(Saved entries)

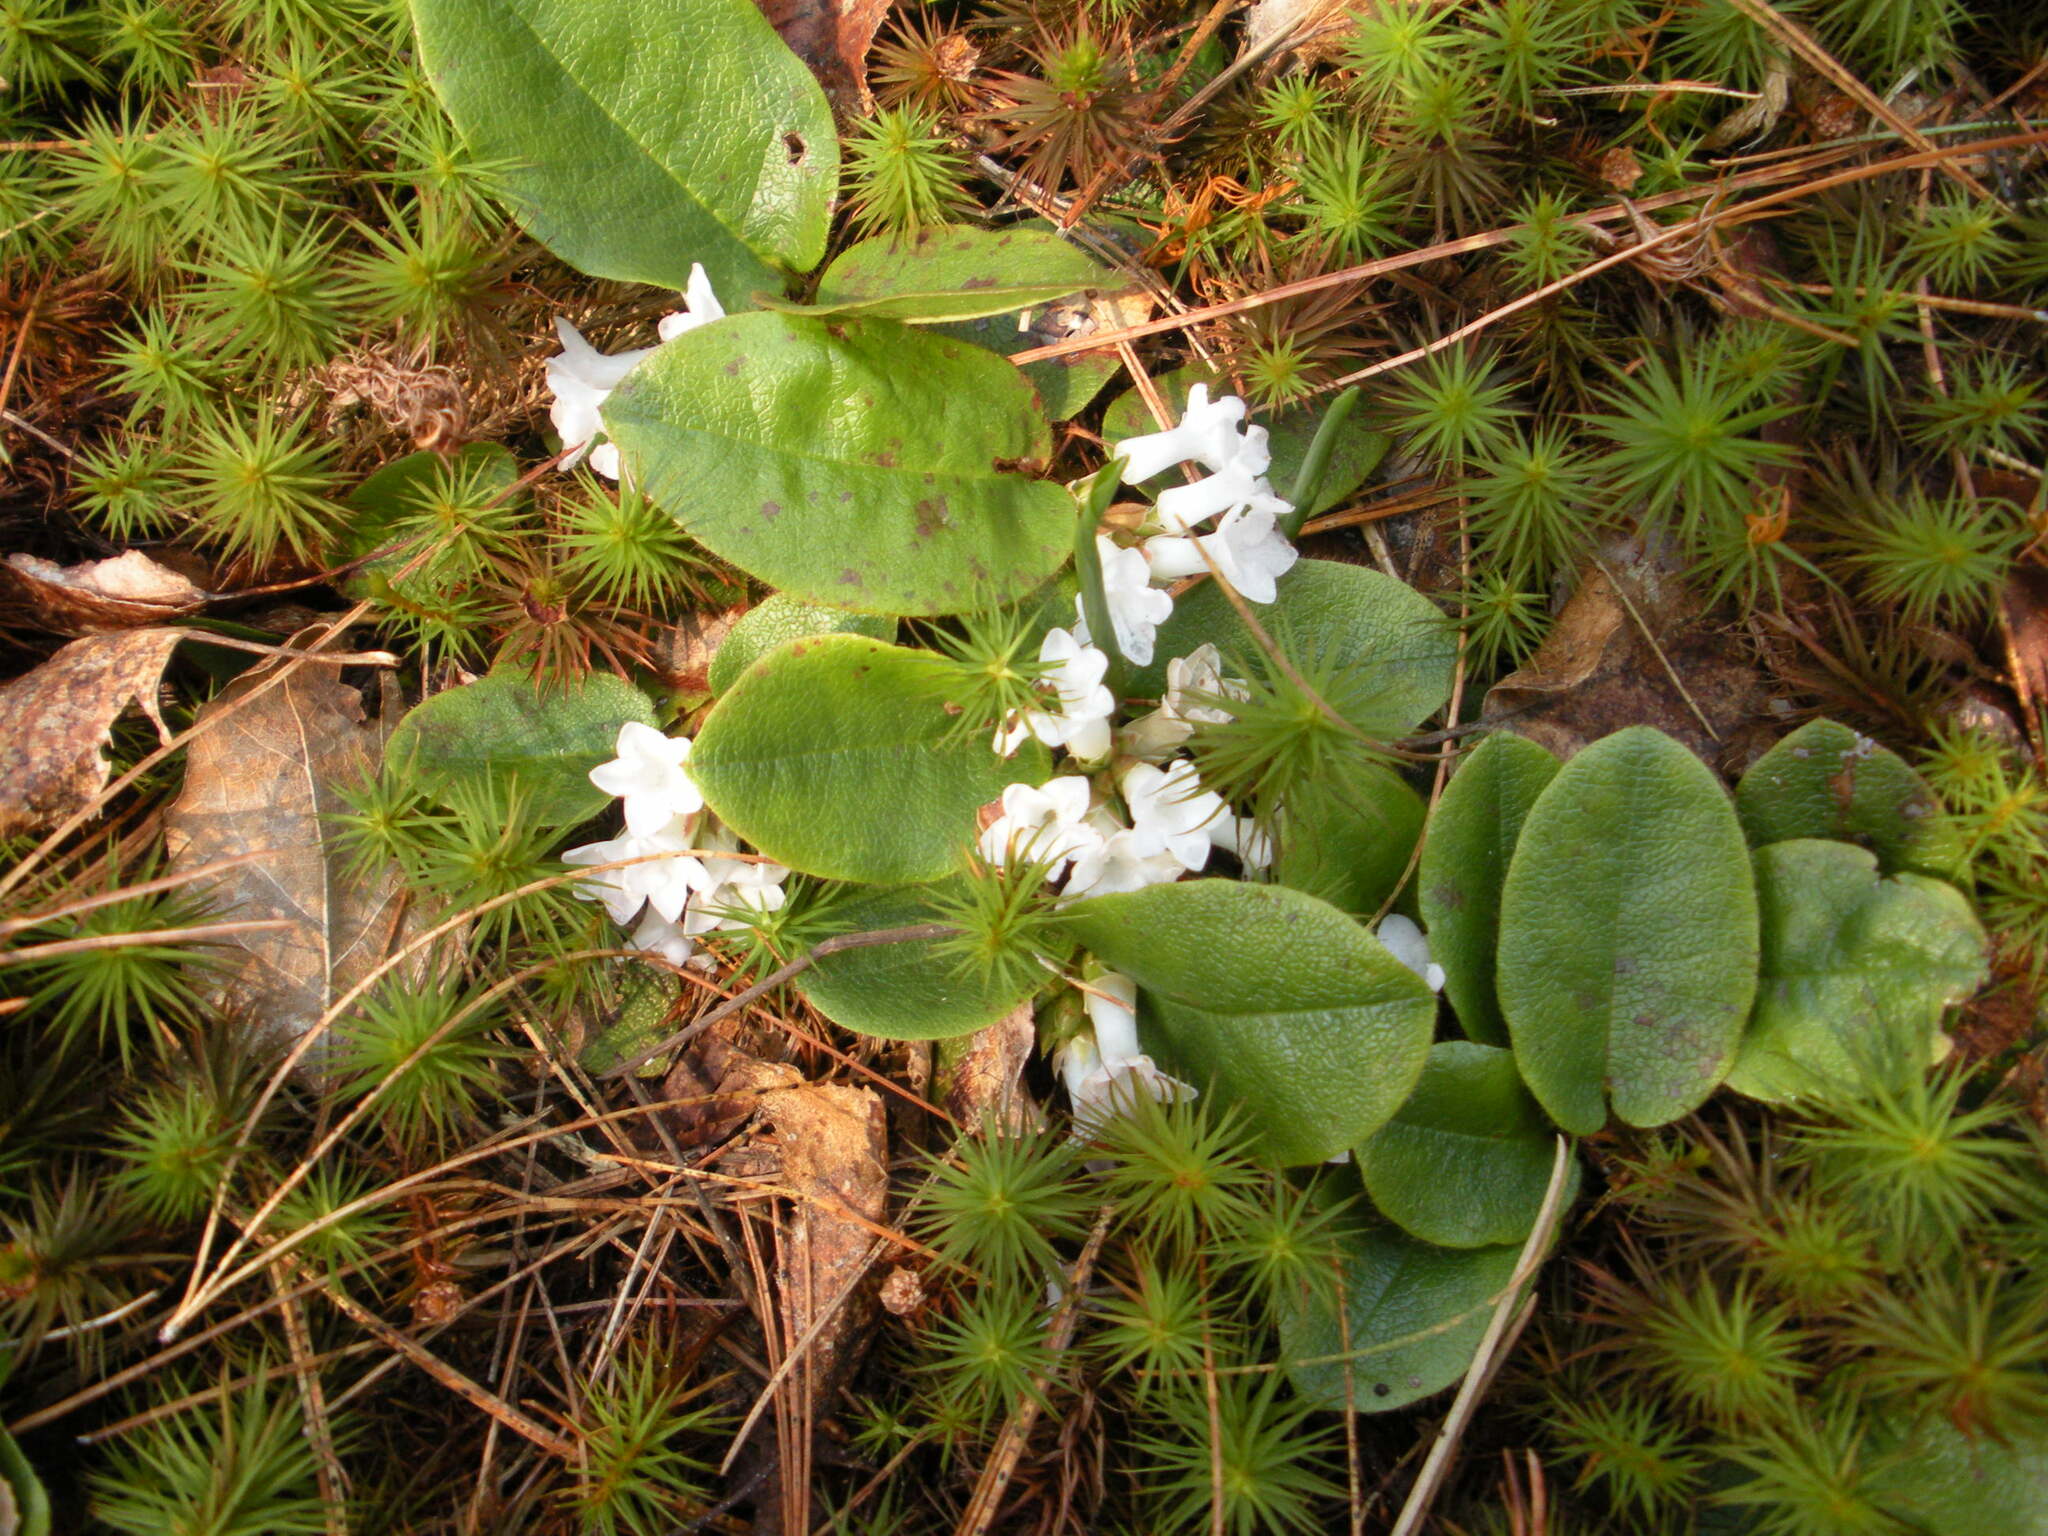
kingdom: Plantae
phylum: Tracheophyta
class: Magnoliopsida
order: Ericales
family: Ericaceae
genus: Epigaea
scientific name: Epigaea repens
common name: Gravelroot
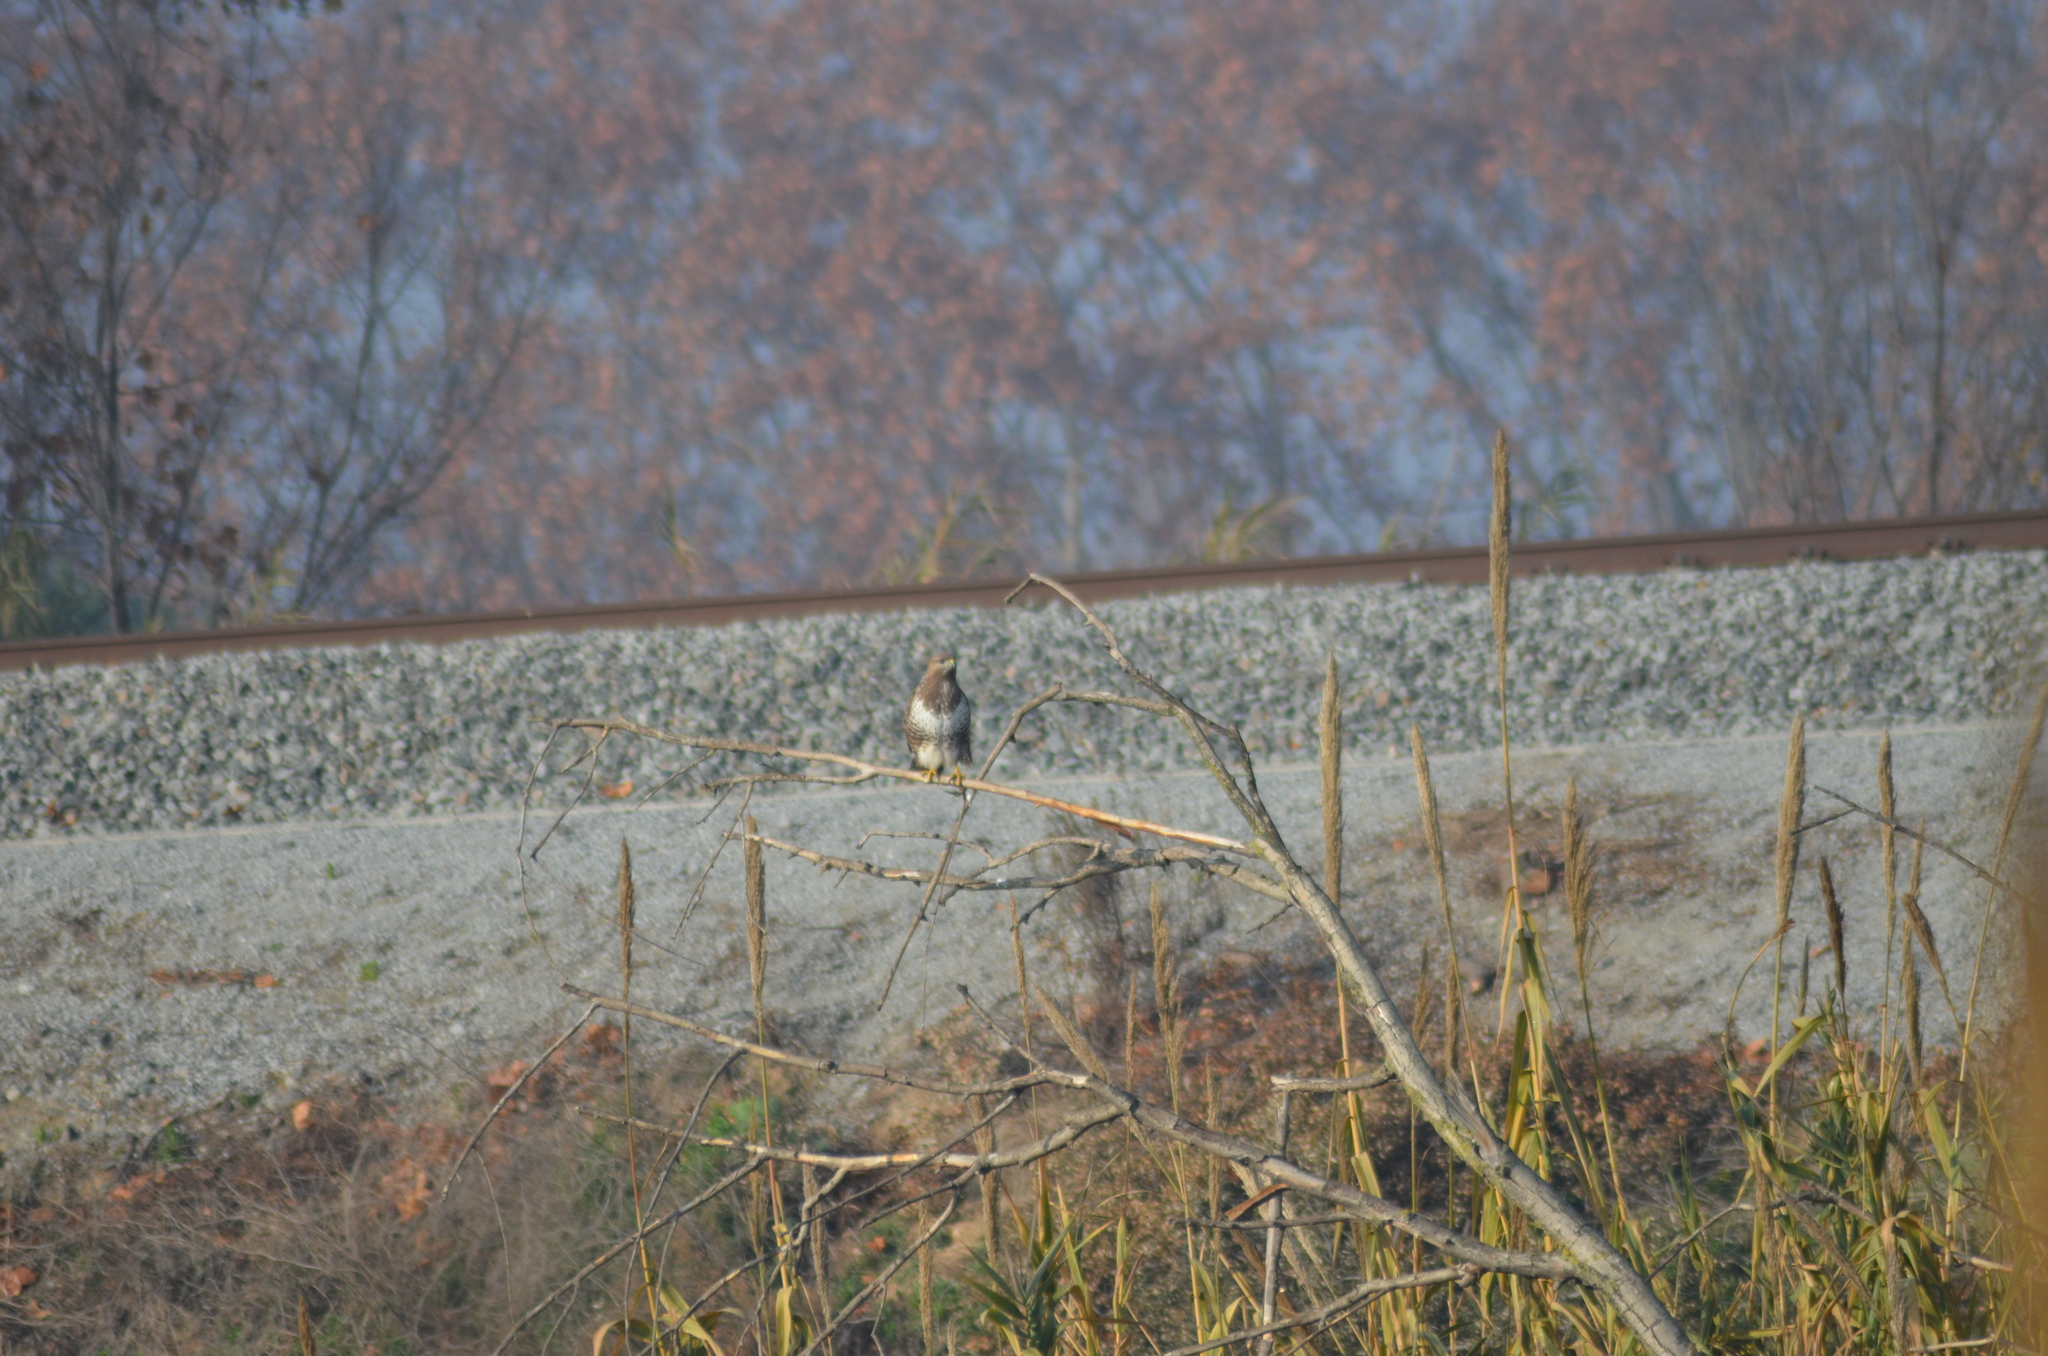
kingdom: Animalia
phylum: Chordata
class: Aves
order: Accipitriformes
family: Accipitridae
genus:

◆ EXERCISE REQUIREMENTS ◆
Give every line of all the rows above as a single numbered list, leaving out blank lines and the pictures.

◆ ANSWER FOR THE TASK ◆
1. kingdom: Plantae
2. phylum: Tracheophyta
3. class: Magnoliopsida
4. order: Ericales
5. family: Ericaceae
6. genus: Epigaea
7. scientific name: Epigaea repens
8. common name: Gravelroot
9. kingdom: Animalia
10. phylum: Chordata
11. class: Aves
12. order: Accipitriformes
13. family: Accipitridae
14. genus:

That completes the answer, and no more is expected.